Given exercise - Write the next part of the article below about tasks children should be able to handle by age 12, picking up right after its final sentence.

Source passage -
Believe it or not, there are some things that your kid should not be asking you to do for them. And unfortunately, this isn’t necessarily even the problem. Parents have got to stop doing literally everything for their kids. It stunts their ability to mature appropriately. Kids are more than capable of doing a lot of things on their own. The bad news is, if you don’t teach them, they probably won’t learn.
Here’s a list of things your kid should be able to do by the time they are 12.
1. Using An Alarm Clock To Wake Up And Getting Ready For School
The first in a list of responsibilities that your child will probably think is fun. An alarm clock makes a great gift for a kindergartener. Even if he or she won’t be going to morning kindergarten, it’s a milestone to be attending school on a daily basis. And kids at this age love feeling like they are responsible for something.
By the time your child is school full time, or daily, they will be expected to be able to follow directions given by an adult that is not a parent. Having an alarm clock can be a good introduction to understanding the personal responsibility. At five, they’ll need help with this. But if they have an alarm clock that goes off at the same time on every weekday, by the time they are 12, the habit will be there.
2. Making Breakfast
Like the use of an alarm clock, food prep should start early in life and kids love doing it. And, again, 5 is a good age to start teaching this responsibility. It can go hand in hand with teaching the responsibility of getting yourself ready for school. When they are younger they can help with steps of preparing and cleaning up after breakfast. My kids loved to mix ingredients, stir batter, crack eggs and even stand on a stool and watch over something cooking, stirring or flipping on occasion. Just like eating, preparing food at age 5 requires supervision.

Given data -
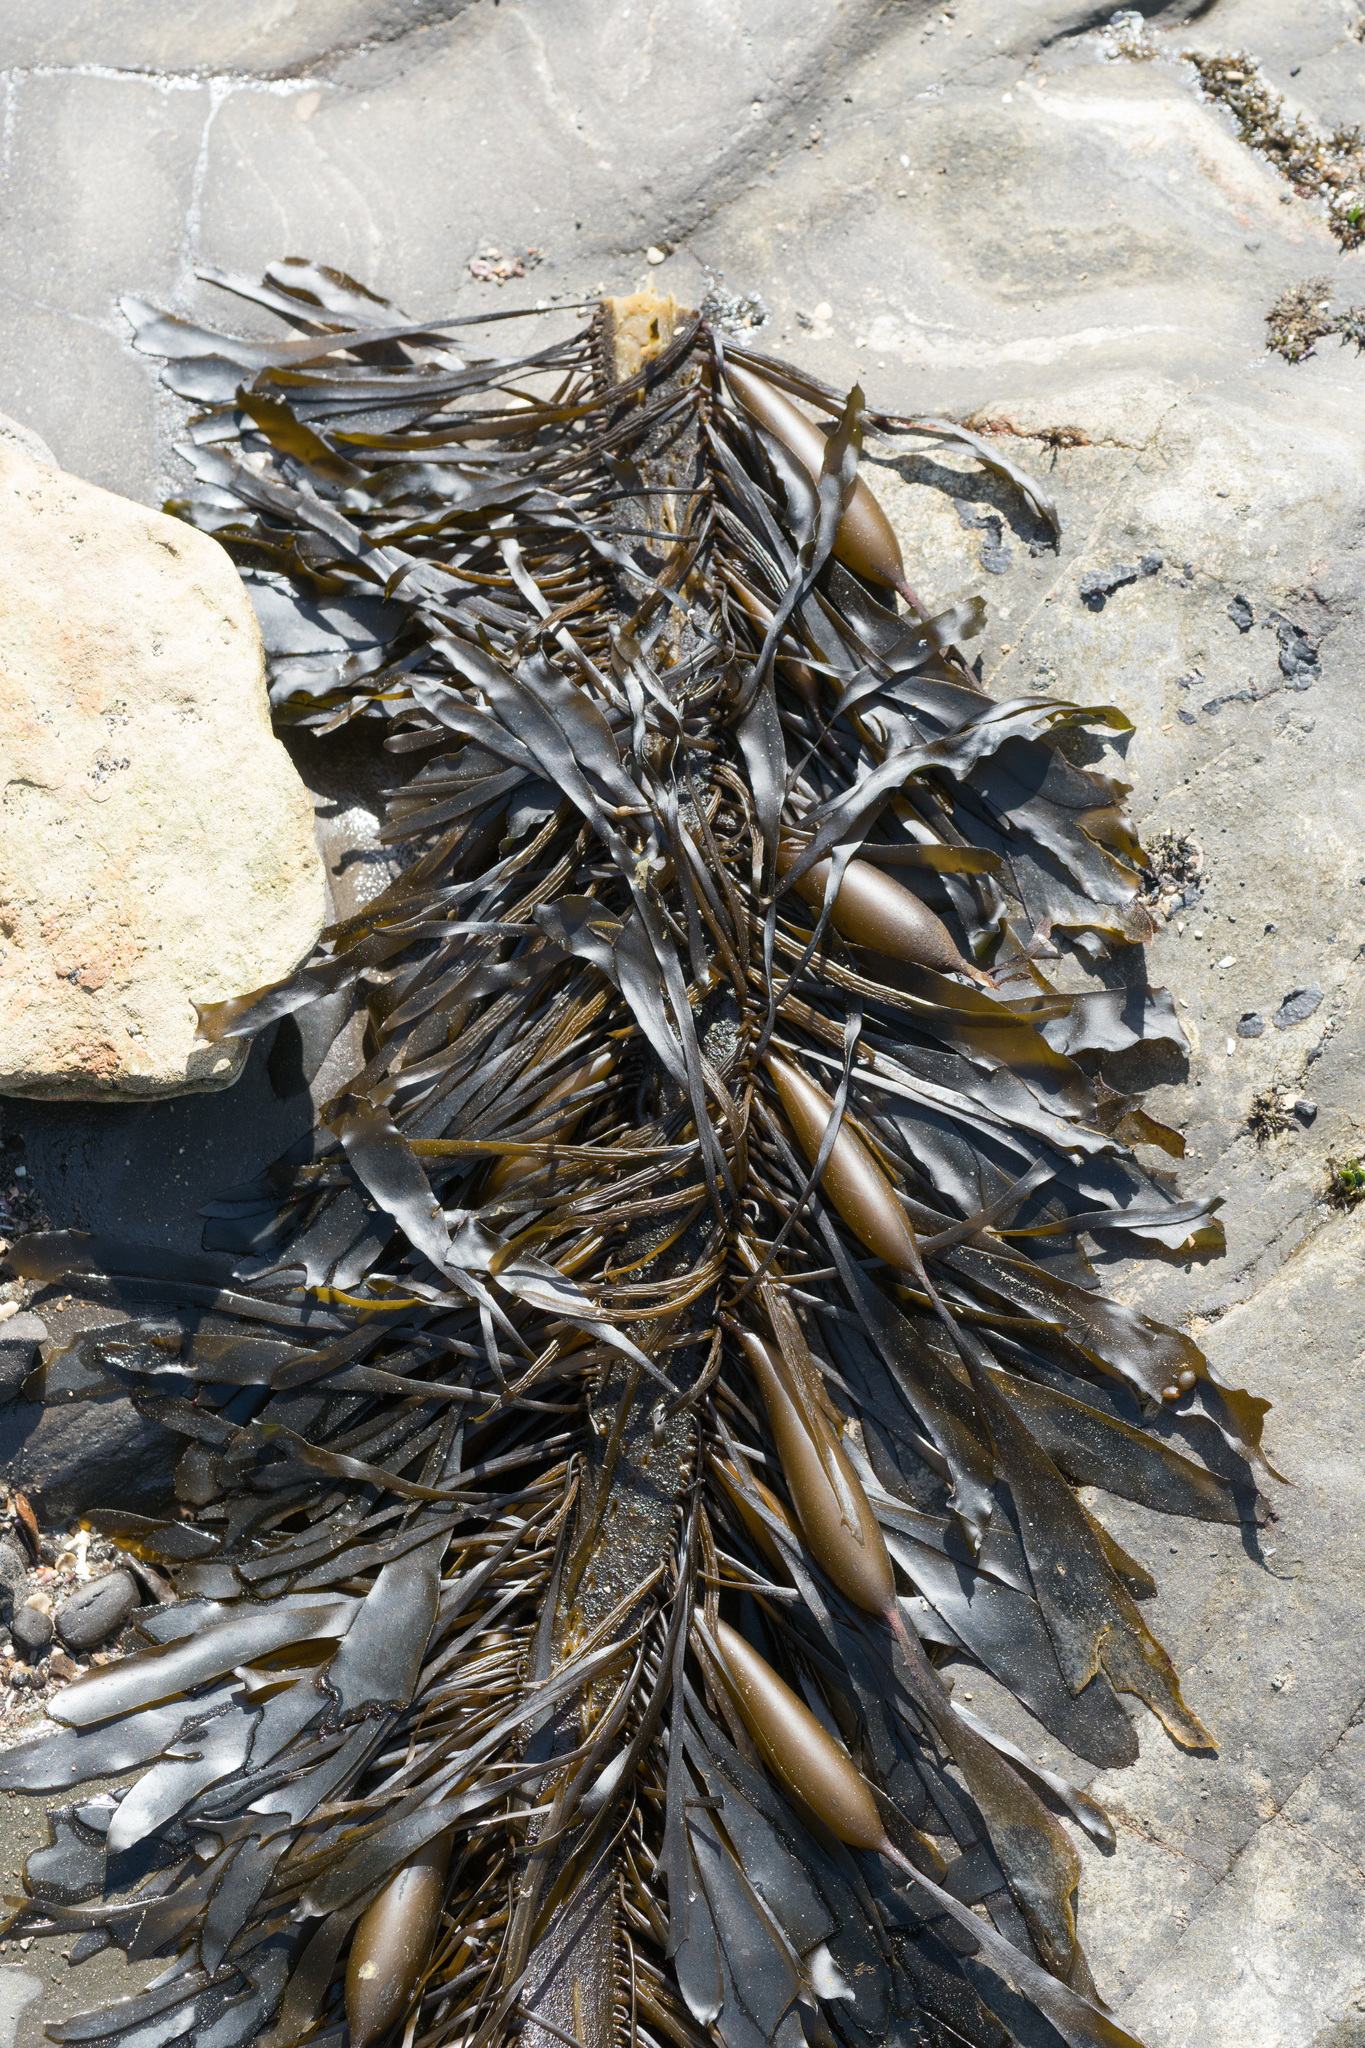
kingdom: Chromista
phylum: Ochrophyta
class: Phaeophyceae
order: Laminariales
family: Lessoniaceae
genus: Egregia
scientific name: Egregia menziesii
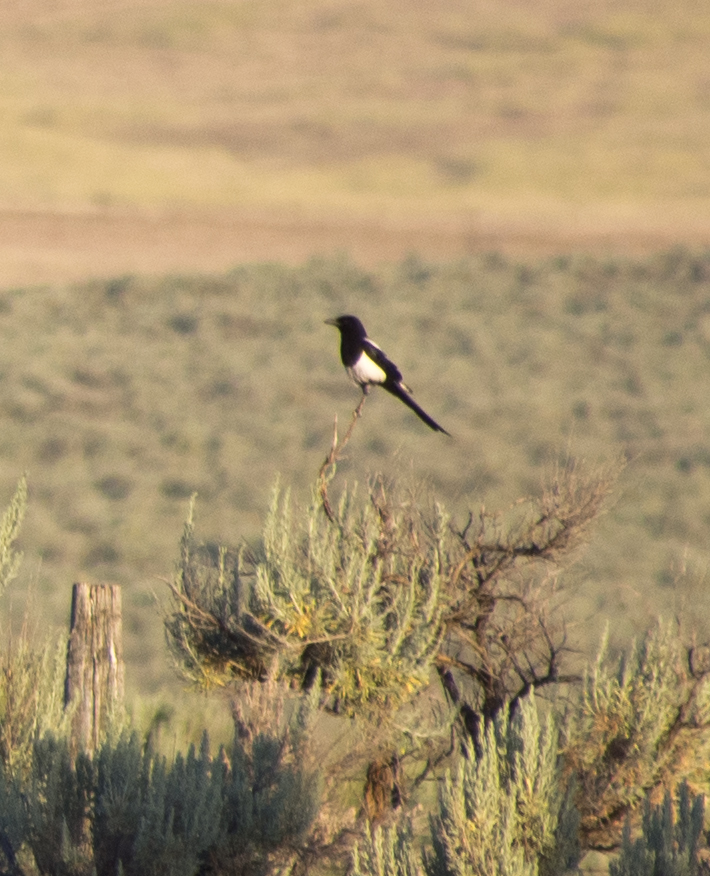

The reply -
Since kids are enthusiastic to help at this age, teaching now helps them understand later, this is not a choice; if you eat, you better know how to prepare food. Don’t get me wrong, putting dishes in the dishwasher, and washing pots and pans will get old later. But the requirement of it should still be in effect because kids who are taught to be self-sufficient have more respect for themselves as well as the teachers (parents, included).
By the time your kids are 12, they can reasonably be expected to take turns preparing breakfast for everyone. I’m not talking about Belgian waffles and eggs Benedict, although if there is interest, that too is possible. Simple scrambled eggs and even eggs, to order, is not hard to learn or teach. Cooking sausage or bacon and adding fruit to that plate is also easy. My 11-year-old cooks, on the cooktop, steel cut oats for him and his 8-year-old brother every day.
3. Packing Lunch
This one is even easier than breakfast for the simple reason that there is generally no cooking when packing a lunch. The hardest part about teaching the packing lunch responsibility is getting into the habit, but even that’s not hard if you start early. Forming habits when they are young prevent the constant phone calls asking for someone to bring them their lunch. As soon as they are in school full time, or even just bringing a snack in kindergarten, they can be responsible for packing. In the beginning, it’s your job to instruct, and after a while, they remember on their own.
4. Completing Homework
All the experts say that children can be expected to need guidance with homework through the third grade, but that by the time they are in fourth grade they should be ready to complete without any help. I’m not sure how I feel about the experts’ opinions, but I do know through the experience of homeschooling, that the longer you sit with a child through anything, even if it is silent reading, the longer they will require you to do so. Encourage independent working as soon as your child seems ready. Ready doesn’t mean they won’t want you sitting there if you are willing. Ready means capable.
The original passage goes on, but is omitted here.